Azure Storage Queue and multiple WebJobs instances: will QueueTrigger set the message lease time on triggered? - azure-webjobs

Scenario: producer send a message into the Storage Queue, a WebJobs process the message on QueueTrigger, each message must only be processed once, there could be multiple WebJob instances.
I've been googling and from what I've read, I need to write the function that processes the message to be idempotent so a message isn't processed twice. I've also read that there is a default lease time of 10 minutes for a message.
My question is, when the QueueTrigger is triggered on one WebJob instance, does it set the lease time on the message so that another WebJob can't pick up the same message? If so why do I need to account for the possibility that the message can be processed twice? Or am I misunderstanding this?

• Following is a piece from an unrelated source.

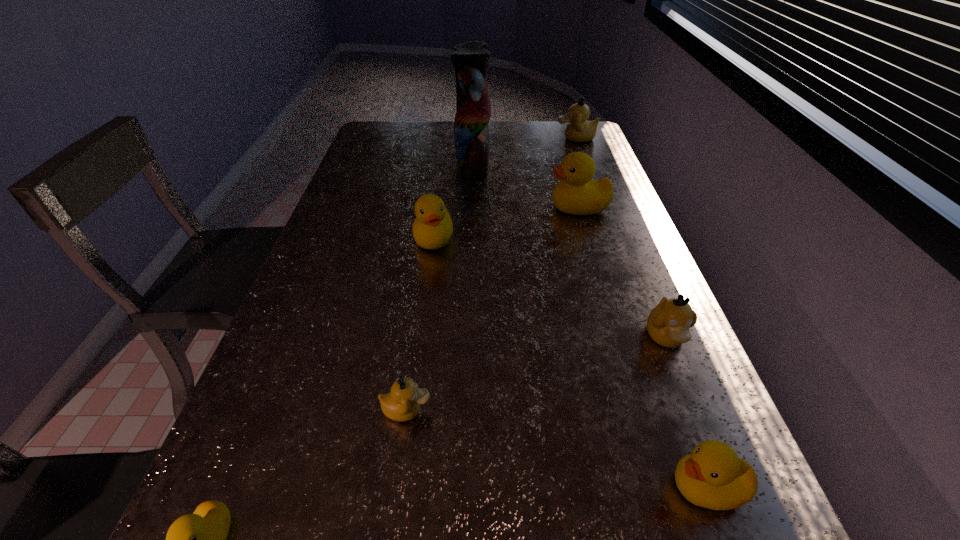
Where is `vacant space situated on the face of the second biggest tan duckling`? This screenshot has height=540, width=960. vacant space situated on the face of the second biggest tan duckling is located at coordinates (714, 459).

At what (x,y) coordinates should I click in order to perform the action: click on vacant space located on the face of the third biggest yellow duckling. Please return your answer as a coordinate pair (x, y). Image resolution: width=960 pixels, height=540 pixels. Looking at the image, I should click on (489, 487).

Locate an element on the screen. The image size is (960, 540). free space located on the face of the third biggest yellow duckling is located at coordinates (578, 487).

If you are using the built-in queue trigger attributes, it will automatically ensure that any given message gets processed once, even when a site scales out to multiple instances. This is posted on the article in the discussion section, https://azure.microsoft.com/en-us/documentation/articles/websites-dotnet-webjobs-sdk-get-started/
In the same article you will find clarification regarding the 10 minute lease. In summary, the QueueTrigger attribute directs the WebJobs SDK to call a method when a new message is received in queue. The message is processed and when the method completes, the queue message is deleted. If the method fails before completing, the queue message is not deleted; after a 10-minute lease expires, the message is released to be picked up again and processed. This sequence won't be repeated indefinitely if a message always causes an exception. After 5 unsuccessful attempts to process a message, the message is moved to the poison queue. The maximum number of attempts is configurable.

Your process need to be idempotent. Because
Facts:
A webjob leases a message (No other webjob can get it).
A webjob deletes a message when its job is done.
If a webjob crashes while processing a message, its lease will time out and another webjob will get and start to process that. (default retry is 5 for a messsage, after that it goes to poison queue)
So if a webjob crashes after its job is done but before it deletes the message, then the message will be released after a while and the same job will be done again.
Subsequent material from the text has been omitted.